Pascal Manoukian
Le Seuil
Août 2018
295 pages
De cet auteur, j’avais adoré Les échoués, beaucoup aimé Ce que tient ta main droite t’appartient, et j’attendais ce nouvel opus sur un thème différent avec une certaine impatience.
Pascal Manoukian situe ce roman dans l’Oise. Un couple de jeunes quarantenaires voit sa vie basculer le jour où les usines, dans lesquelles ils travaillent, décident pour l’une de délocaliser et pour l’autre de vendre aux Chinois. Le chômage et les conséquences qu’il entraîne, à savoir l’isolement, le déclassement social, l’humiliation, le désespoir, sont décrites avec réalisme et, comme tout ce qu’écrit cet auteur, avec humanité. Il dénonce avec conviction les conditions de vie des ouvriers à l’heure de la mondialisation, il met le doigt là où ça fait mal, il éclaire les zones d’ombre, il redonne vie à ceux que la société broie.
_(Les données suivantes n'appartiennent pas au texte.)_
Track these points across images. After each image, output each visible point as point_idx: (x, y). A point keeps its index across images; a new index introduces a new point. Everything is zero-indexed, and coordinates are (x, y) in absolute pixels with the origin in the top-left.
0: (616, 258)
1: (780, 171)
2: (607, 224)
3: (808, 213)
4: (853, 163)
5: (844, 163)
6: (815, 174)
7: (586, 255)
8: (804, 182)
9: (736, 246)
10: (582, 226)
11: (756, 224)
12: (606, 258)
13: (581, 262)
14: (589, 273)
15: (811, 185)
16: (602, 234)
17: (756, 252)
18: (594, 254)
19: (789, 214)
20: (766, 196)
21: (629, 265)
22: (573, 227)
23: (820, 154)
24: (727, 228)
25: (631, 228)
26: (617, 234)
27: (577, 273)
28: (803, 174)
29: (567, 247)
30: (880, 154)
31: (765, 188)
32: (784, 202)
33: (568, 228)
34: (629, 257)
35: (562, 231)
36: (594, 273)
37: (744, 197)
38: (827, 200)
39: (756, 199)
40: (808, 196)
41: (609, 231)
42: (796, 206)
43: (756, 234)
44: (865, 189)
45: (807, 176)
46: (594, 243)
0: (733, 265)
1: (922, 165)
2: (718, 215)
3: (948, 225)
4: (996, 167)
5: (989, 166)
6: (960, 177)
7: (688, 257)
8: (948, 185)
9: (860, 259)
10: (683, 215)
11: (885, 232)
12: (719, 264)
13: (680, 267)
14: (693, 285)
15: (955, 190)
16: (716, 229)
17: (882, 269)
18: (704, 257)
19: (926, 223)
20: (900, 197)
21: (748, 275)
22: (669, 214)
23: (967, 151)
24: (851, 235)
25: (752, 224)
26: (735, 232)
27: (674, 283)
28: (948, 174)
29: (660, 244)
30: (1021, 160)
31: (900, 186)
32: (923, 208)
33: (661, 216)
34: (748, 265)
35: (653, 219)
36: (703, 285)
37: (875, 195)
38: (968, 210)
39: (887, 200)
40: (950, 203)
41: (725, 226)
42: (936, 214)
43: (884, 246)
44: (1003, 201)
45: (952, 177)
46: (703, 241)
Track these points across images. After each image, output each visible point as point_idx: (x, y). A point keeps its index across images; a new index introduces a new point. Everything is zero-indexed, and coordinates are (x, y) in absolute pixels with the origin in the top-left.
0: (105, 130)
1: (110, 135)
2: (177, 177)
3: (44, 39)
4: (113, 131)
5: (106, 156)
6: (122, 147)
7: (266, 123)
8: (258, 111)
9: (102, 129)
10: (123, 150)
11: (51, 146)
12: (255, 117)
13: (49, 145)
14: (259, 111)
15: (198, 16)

Ce genre de roman est indispensable, il permet aux lecteurs de sortir la tête du sol pour prendre conscience de la violence des inégalités sociales.
Le style est toujours aussi fluide et certaines réflexions sont percutantes, les mots choisis avec soin. C’est un régal de lecture.
Après deux romans sur l’immigration, Pascal Manoukian poursuit sa dénonciation de notre société d’égoïstes, dans laquelle les plus riches s’enrichissent, et les plus pauvres s’appauvrissent. D’ailleurs quand les nantis perdent leur emploi, il leur reste toujours quelque chose (des placements, des maisons secondaires…), quand les moins fortunés le perdent, ils perdent leur vie, puisqu’ils n’ont aucun lapin à sortir de leur chapeau.
L’originalité de ce roman réside dans la nature des personnages. Les parents pour protéger leurs enfants, inventent mille et un stratagèmes, les laissent rêver, ils souhaitent à tout prix les préserver. Ils se lancent aussi dans une action digne de Robin des bois. Cela donne au roman un côté burlesque qui ne m’a pas déplu, j’ai souri à plusieurs reprises alors que la situation générale est plutôt dramatique, et il y a même un petit côté poétique lorsqu’ils emmènent leur fils en voyage…
Loin de la littérature française autofictionnelle, Pascal Manoukian est une voix importante, parce qu’il allie la qualité d’écriture au récit nécessaire.
J’ai pensé à l’excellent Les vivants et les morts de Gérard Mordillat, pour le côté roman social. Le paradoxe d’Anderson apporte cependant un ton différent. Et le titre me direz-vous ? Et bien il suffit de lire le livre, si on n’est pas économiste, pour le comprendre. D’ailleurs, l’auteur égrène des théories économiques tout au long de son roman, qui font écho à la situation, par l’entremise des révisions pour le BAC ES de la fille du couple.
J’ai avalé ce livre en une journée, avide d’en connaître la fin. Je n’ai pas été déçue, je la souhaitais ainsi, je ne peux en dire davantage. Le choix final d’alterner deux événements est remarquable, c’est une conclusion en apothéose.